Human rights lawyer Femi Falana calls on the Federal Government, state governors and First Ladies to halt digital repression and safeguard press freedom in Nigeria, stressing the need for stronger democratic protections.
Human rights lawyer and Senior Advocate of Nigeria, Femi Falana, has called on the Federal Government, state governors and first ladies to “immediately end digital repression” and commit to digital democracy, human rights and media freedom.
Falana made the demand while presenting a paper titled “Press Freedom and Cybercrime Law in Nigeria: Bridging the Justice Gaps” at the plenary session of the NBA-SPIDEL (Nigeria Bar Association – Section on Public Interest and Development Law).
According to him, “Across Nigeria, serving and former public officers and increasingly their spouses have systematically weaponised law enforcement agencies to silence journalists, students, activists, whistleblowers, and political opponents.”
He criticised the persistent misuse of criminal law despite constitutional protections under Sections 35, 36 and 39, noting that such actions mirror colonial-era tactics used to suppress dissent.
Falana stated that cyberstalking complaints are now frequently used as a political tool rather than for public order. “These abuses violate the rule of law and constitute misapplication of state power,” he said.
The senior lawyer emphasised that press freedom remains central to Nigeria’s democracy, yet cybersecurity legislation — particularly the former Section 24 of the Cybercrime Act — has been repeatedly weaponised by public officials and their spouses to intimidate critics and criminalise legitimate expression.
He noted that despite court rulings and ECOWAS decisions striking down these provisions, security agencies still arrest journalists under offences that no longer exist. He attributed this to the lingering influence of military-era culture in law enforcement.

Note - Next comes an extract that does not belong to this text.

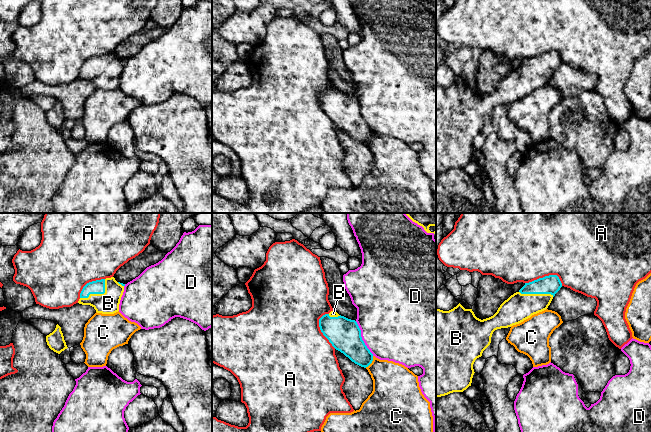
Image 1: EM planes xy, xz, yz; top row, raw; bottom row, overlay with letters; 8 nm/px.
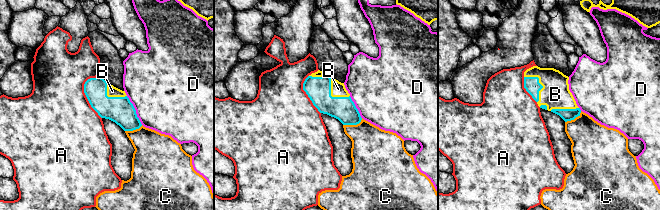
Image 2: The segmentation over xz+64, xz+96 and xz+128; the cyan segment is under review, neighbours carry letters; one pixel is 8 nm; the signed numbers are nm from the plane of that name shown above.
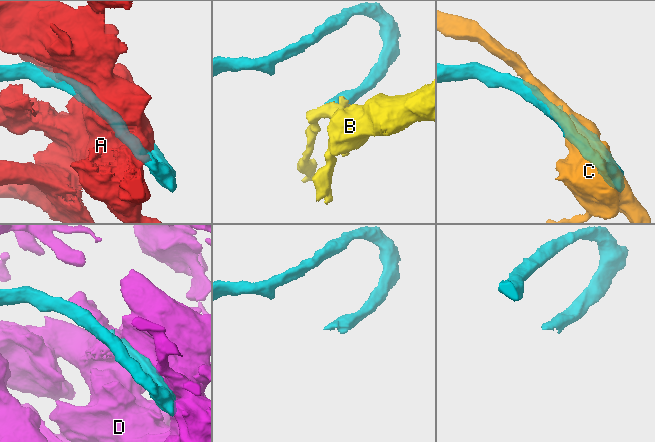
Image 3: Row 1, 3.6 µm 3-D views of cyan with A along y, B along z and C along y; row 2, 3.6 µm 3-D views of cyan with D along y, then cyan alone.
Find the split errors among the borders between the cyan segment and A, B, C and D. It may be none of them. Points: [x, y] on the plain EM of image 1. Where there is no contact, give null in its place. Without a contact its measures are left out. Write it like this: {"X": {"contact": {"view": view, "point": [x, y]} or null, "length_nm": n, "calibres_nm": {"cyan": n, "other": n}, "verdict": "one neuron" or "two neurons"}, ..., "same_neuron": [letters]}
{"A": {"contact": {"view": "yz", "point": [546, 52]}, "length_nm": 300, "calibres_nm": {"cyan": 150, "other": 460}, "verdict": "two neurons"}, "B": {"contact": {"view": "xy", "point": [98, 69]}, "length_nm": 260, "calibres_nm": {"cyan": 110, "other": 180}, "verdict": "one neuron"}, "C": {"contact": {"view": "xz", "point": [371, 138]}, "length_nm": 120, "calibres_nm": {"cyan": 220, "other": 340}, "verdict": "two neurons"}, "D": {"contact": {"view": "xz", "point": [361, 114]}, "length_nm": 320, "calibres_nm": {"cyan": 260, "other": 480}, "verdict": "two neurons"}, "same_neuron": ["B"]}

Falana explained that cyberstalking is now limited only to messages that are pornographic or knowingly false with the specific intention of causing a breakdown of law and order or posing a threat to life — a threshold often ignored by security agencies.
Citing past cases, including Arthur Nwankwo v State, he recalled that sedition was long declared incompatible with democracy. The judiciary, he said, has consistently advised public officers to pursue civil libel rather than criminal prosecution.
Falana also referenced Nigeria’s history of repressive press laws, from colonial sedition ordinances to military decrees such as Decree 4 of 1984 and Decree 2, which targeted journalists and pro-democracy advocates.
He noted that despite constitutional reforms and the repeal of criminal libel in Lagos, Edo and Ekiti, the culture of criminalising criticism persists.
He again cited ECOWAS Court rulings, including SERAP v Nigeria, which held that Nigeria cannot criminalise “insulting” or “annoying” expression, and declared vague cybercrime provisions unlawful — a judgment binding on Nigeria.
Falana warned that Nigeria still witnesses unlawful arrests even after Section 24 was amended in February 2024. He highlighted recent events, including the detention of 75 #EndBadGovernance protesters — among them 28 minors — under terrorism and treason allegations.
He also referenced Inspector-General of Police v. Chizorom Harrison Ofoegbu, where the Federal High Court dismissed two cybercrime charges after ruling it lacked jurisdiction over criminal defamation, reaffirming that a person cannot be prosecuted for a repealed offence.
Falana concluded by insisting that the misuse of cybercrime laws must end, urging government officials at all levels to respect constitutional rights and ensure that law enforcement aligns with democratic norms rather than outdated authoritarian practices.